I thought ‘cerebellum’ had to do with Sarah Bernhard’s acting career before the Civil War, but it turns out to be a swamp-colored, crumbled-up knob of fleshy tissue at the base of the brain which—according to Wikipedia—is responsible for ‘motor control’.
Okay, then, Mr. Smarty-Pants: I was taken to the hospital via ambulance and did not—repeat, did not—have to control any motors. I lost that fight because I got sucker-punched by a nerdy florist while staring at the fleshy tissues of the booth girl and not because of any malfunction in my metencephalon, which is the upper part of the rhombencephalon within the medulla oblongata. Duh.
Man, do I hate DiSalvo-esque know-it-alls—don’t you?
3. Why drinking increases sexual urges but decreases sexual performance…
This one doesn’t pass the very first smell test.
Obviously, any mention of two of the squishiest, repulsivist, most non-sexiest parts of the human anatomy—the hypothalamus and pituitary—have no place in a mature discussion of sexual arousal and subsequent Sting-quality tantric performance, or lack thereof.
Bones do. So, the reason that you suddenly want to jump the bones of the cocktail waitress, who is not only your best friend’s wife but also your younger sister—has nothing to do with any icky secretions of thyrotropin hormones or serum concentrations of androstenedione. Far from it.
You see, David, Knob Hill 101° stimulates the heart, not the brain—specifically, that section of the right artrioventricular orifice which controls bonhomie, philanthropy, charity toward ugly chicks and the sincere magnanimous conviction that all women, no matter how deformed, overweight, annoying or retarded, deserve the same sort of sexual gratification as Madonna received during her still-cute heyday.
And if any erectile dysfunction on the part of this drunken man should follow, be assured that it is not the result of bourbon-induced nerve-impulse blockage or constricted blood vessels in the ol’ meat thermometer, but rather my firm, unwavering ideology that all women—even big-tissued mini-skirted bar chicks—are not to be objectified, considered a commodity or put to ‘use’ without regard for their personality or sentience.
Quite simply, Mr. DiSalvo, I am a 21st century ‘good guy’.
4. Why drinking makes you sleepy…
Clearly, David DiSalvo has never been on a week-long bender, and that is perfectly understandable. Working for a dead multi-trillionaire like Malcolm Forbes probably prohibits long stretches of unaccounted-for absence followed by phone calls to Human Resources by a warden, a doctor, a coroner or a cop.

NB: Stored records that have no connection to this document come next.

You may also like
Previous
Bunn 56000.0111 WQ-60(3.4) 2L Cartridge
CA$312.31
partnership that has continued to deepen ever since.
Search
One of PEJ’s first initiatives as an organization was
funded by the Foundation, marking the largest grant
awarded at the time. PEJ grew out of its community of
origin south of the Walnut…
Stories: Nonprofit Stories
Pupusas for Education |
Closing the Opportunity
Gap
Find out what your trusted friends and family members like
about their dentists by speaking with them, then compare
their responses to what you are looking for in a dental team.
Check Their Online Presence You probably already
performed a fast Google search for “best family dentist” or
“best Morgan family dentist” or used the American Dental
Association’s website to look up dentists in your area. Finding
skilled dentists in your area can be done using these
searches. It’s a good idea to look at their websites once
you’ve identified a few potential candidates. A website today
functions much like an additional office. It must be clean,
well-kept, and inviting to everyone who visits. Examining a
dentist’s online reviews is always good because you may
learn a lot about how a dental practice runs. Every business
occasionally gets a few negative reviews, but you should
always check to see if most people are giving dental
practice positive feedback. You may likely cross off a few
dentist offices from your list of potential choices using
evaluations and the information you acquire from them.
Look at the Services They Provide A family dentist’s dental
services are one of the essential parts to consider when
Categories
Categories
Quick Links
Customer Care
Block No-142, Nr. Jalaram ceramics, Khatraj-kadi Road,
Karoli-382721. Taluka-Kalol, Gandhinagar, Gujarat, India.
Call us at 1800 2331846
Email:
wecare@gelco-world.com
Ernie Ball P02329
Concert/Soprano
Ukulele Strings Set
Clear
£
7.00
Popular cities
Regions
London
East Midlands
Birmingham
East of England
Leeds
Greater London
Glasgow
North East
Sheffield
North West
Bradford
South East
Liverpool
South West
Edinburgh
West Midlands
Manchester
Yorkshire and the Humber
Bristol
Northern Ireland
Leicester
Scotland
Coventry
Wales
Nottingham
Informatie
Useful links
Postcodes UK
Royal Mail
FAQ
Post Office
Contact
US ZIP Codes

But I can assure you, once you are firmly in that Sazerac saddle, you do not fall off it easily. You don’t work, play, procreate, write, sing, invent game-changing alternatives to nuclear energy, discover cures for Creutzfeldt-Jakob Disease, find prime numbers in the Catalan–Mersenne number conjecture or eat. You drink.
Most assuredly you don’t sleep, because you understand instinctively that sleeping interferes with precious drinking time.
Now, I know what you’re going to say: Since I can’t remember ninety percent of what happens during lost weeks, perhaps I do sleep and just forget. Well, I say to you, ‘If you are going to play by your rules instead of mine, I’m taking my wine column and going home.’ Capicé?
Anyway, people, there you have it—and my advice to you is elementary, mandatory and easier to digest than milk toast over a three-minute egg:
In the future, if you want to know about spatiotemporal economics as described by morphological syntax and how it specifically relates to the collapse of Lehman Brothers and Bear Stearns, read Forbes Magazine.
If you want to know how alcohol affects the brain, read someone who knows whereof he speaks. Like me.